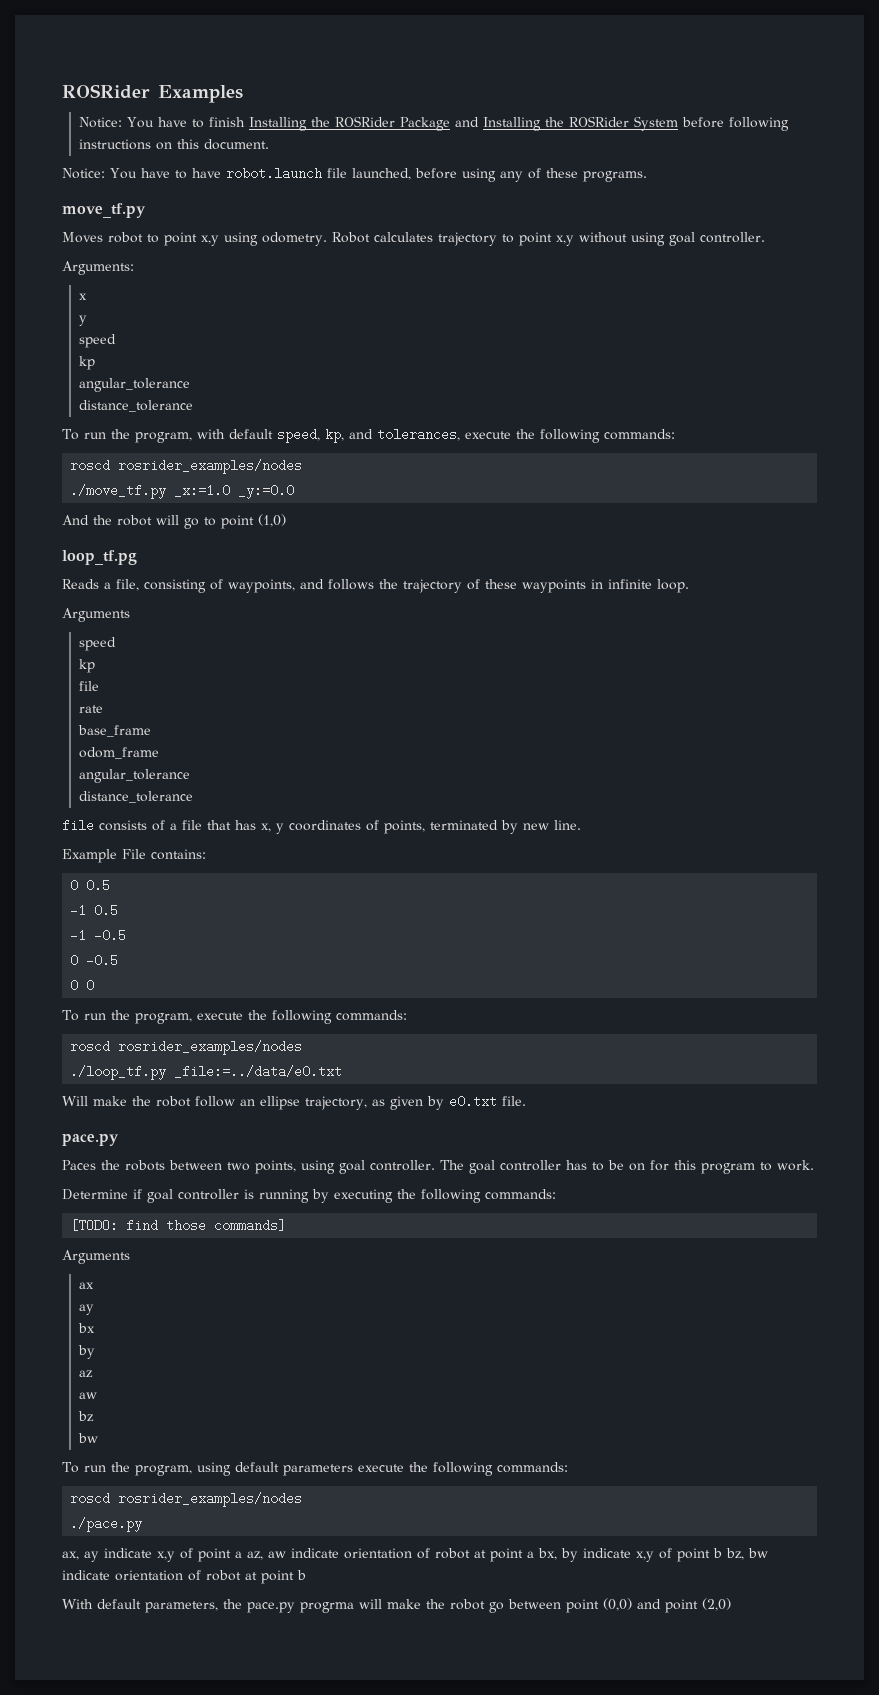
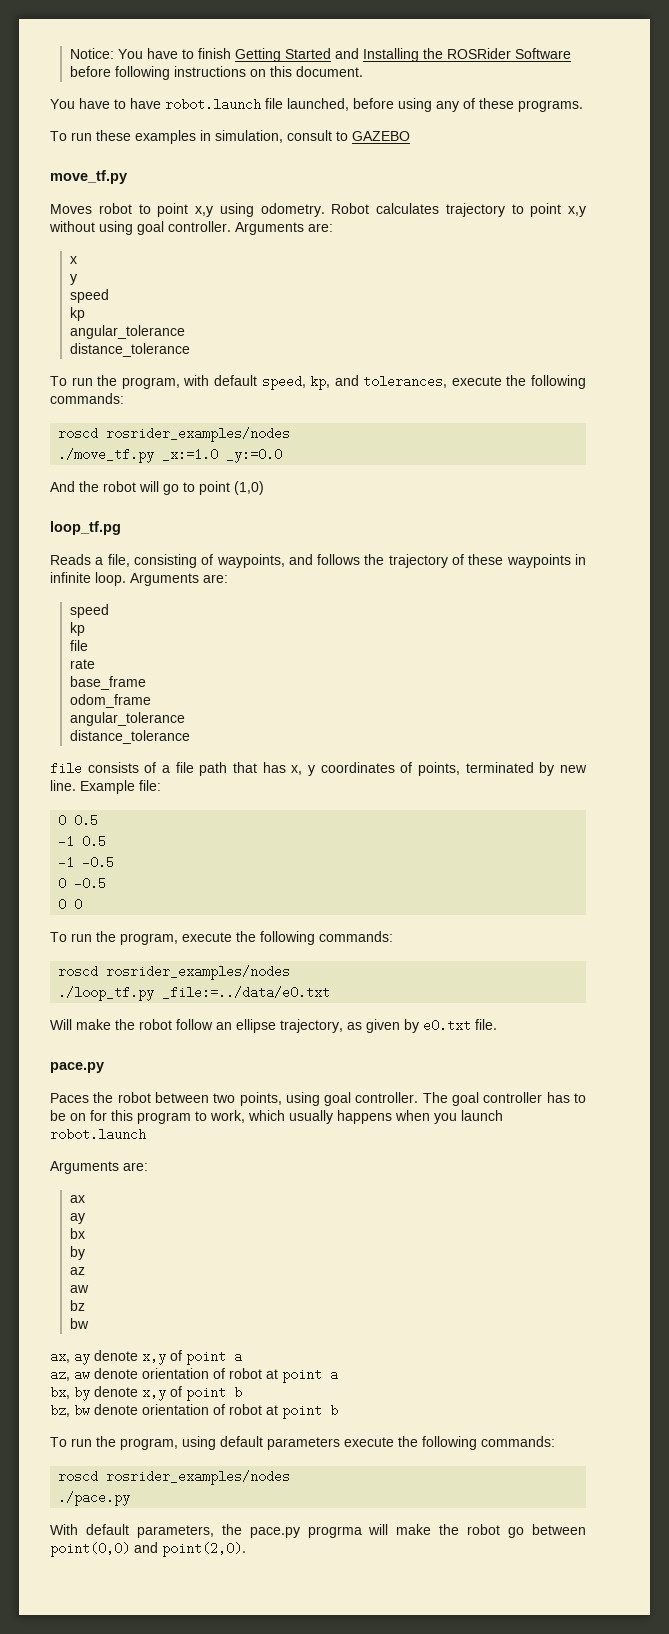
[62,84,243,103] ROSRider Examples // -> (69, 53) none
[249,116,451,131] Installing the ROSRider Package -> [234,48,331,62] Getting Started
[634,116,679,131] System -> [514,48,571,59] Software
[62,168,105,179] Notice: -> (363, 71) none
(647, 176) none -> [50,130,410,144] // To run these examples in simulation, consult to GAZEBO
[62,261,134,275] // Arguments: -> [235,222,333,235] Arguments are:
[62,608,130,622] // Arguments -> [130,573,228,586] Arguments are:
(202, 825) none -> [199,762,228,776] path
[62,849,206,863] // Example File contains: -> [80,780,161,794] Example file:
[125,1160,165,1171] robots -> [117,1092,151,1103] robot
[777,1160,814,1171] [62,1189,556,1203] [70,1219,287,1232] [62,1250,130,1264] work. // Determine if goal controller is running by executing the following commands: // [TODO: find those commands] // Arguments -> [210,1110,503,1124] [50,1128,146,1141] [50,1161,148,1174] work, which usually happens when you launch robot.launch // Arguments are:
(99, 1438) none -> [50,1350,242,1365] [50,1368,338,1383] [50,1386,242,1401] [50,1404,338,1419] // ax, ay denote x,y of point a // az, aw denote orientation of robot at point a // bx, by denote x,y of point b // bz, bw denote orientation of robot at point b
[62,1548,768,1562] [62,1570,306,1584] // ax, ay indicate x,y of point a az, aw indicate orientation of robot at point a bx, by indicate x,y of point b bz, bw indicate orientation of robot at point b -> (131, 1498) none
[566,1598,731,1613] point (0,0) and point (2,0) -> [50,1542,246,1557] point(0,0) and point(2,0).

-- What is expected --
The word to find is "ROSRider". Copy every line of the data that holds it.

-- Task solution --
[62,84,243,103] ROSRider Examples // -> (69, 53) none
[249,116,451,131] Installing the ROSRider Package -> [234,48,331,62] Getting Started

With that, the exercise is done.